Data Lake Analytics

A deep-space fleet monitoring system called "Voidwatch" that ingests starship telemetry through Kinesis, delivers raw data to S3 via Firehose, enriches it with Lambda, catalogs it with Glue crawlers, and queries it with Athena SQL. The scenario exercises Simfra's full analytics stack from streaming ingestion through schema inference to interactive queries.

Services

Service Role
Kinesis Data Streams 2-shard stream for telemetry ingestion, KMS encrypted
Kinesis Data Firehose Delivers from Kinesis to S3 with JSONL formatting and time-based partitioning
Lambda Python 3.12 producer (generates telemetry) and enricher (adds fleet sector and threat level)
S3 Four buckets: raw data, enriched data, Athena results, pipeline artifacts - all SSE-KMS
Glue Two crawlers (raw and enriched) for schema inference and Data Catalog registration
Athena Workgroup and named queries for SQL analytics against cataloged tables
EventBridge Scheduled rule triggering producer Lambda on 1-minute intervals
CloudWatch Logs Lambda execution logs
KMS Single customer-managed key for all encryption
IAM Seven least-privilege roles scoped per function
CodeCommit Source repository for Lambda functions
CodeBuild Packages Python functions
CodePipeline Orchestrates deployment

Architecture

EventBridge (1-min schedule) --> Producer Lambda
                                    |
                                    v
                                 Kinesis Stream (2 shards, KMS)
                                /                  \
                               v                    v
                         Firehose                Lambda Enricher (ESM)
                            |                       |
                            v                       v
                    S3 raw/ (JSONL,           S3 enriched/ (Hive-partitioned
                     time-partitioned)         by faction)
                            |                       |
                            v                       v
                     Glue Crawler (raw)      Glue Crawler (enriched)
                            |                       |
                            v                       v
                         Glue Data Catalog (tables + schemas)
                                    |
                                    v
                                 Athena SQL Queries
                                    |
                                    v
                                 S3 athena-results/

The scenario uses a dual-consumer architecture: Firehose and Lambda both consume from the same Kinesis stream simultaneously.
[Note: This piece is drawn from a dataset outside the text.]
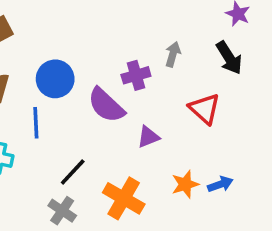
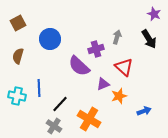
blue circle: (55, 79) -> (50, 39), moved
red triangle: (205, 109) -> (124, 67), moved
blue line: (36, 123) -> (39, 88), moved
orange star: (185, 184) -> (119, 96), moved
Firehose handles raw archival with time-based S3 prefixes (raw/YYYY/MM/DD/HH/). The Lambda enricher adds derived fields (fleet_sector, threat_level) and writes Hive-partitioned output (enriched/faction={faction}/). Glue crawlers infer JSON schemas and detect partitions automatically.

What This Validates

  • Kinesis stream ingestion with KMS encryption and multi-shard parallelism
  • Firehose delivery from Kinesis source to S3 with AppendDelimiterToRecord processing
  • Dual consumption from the same Kinesis stream (Firehose + Lambda ESM)
  • Lambda event source mapping with Kinesis, processing batches of up to 50 records
  • Glue crawler schema inference and Hive partition detection on S3 data
  • Glue Data Catalog table registration with inferred column types
  • Athena SQL queries with aggregations (GROUP BY, COUNT, AVG) and filtering (WHERE)
  • EventBridge scheduled Lambda invocation on a recurring interval
  • Hive-partitioned S3 data layout recognized by Glue and queryable by Athena

Test Coverage

Tests include smoke checks for all 12 resources, integration tests for the full pipeline (producer invocation, Firehose flush and S3 delivery, Glue crawler runs with schema and partition verification, Athena queries with result validation), security tests for KMS encryption across all services and IAM role scoping, and performance tests with burst ingestion (5 parallel producer invocations) and concurrent Athena queries (3 parallel).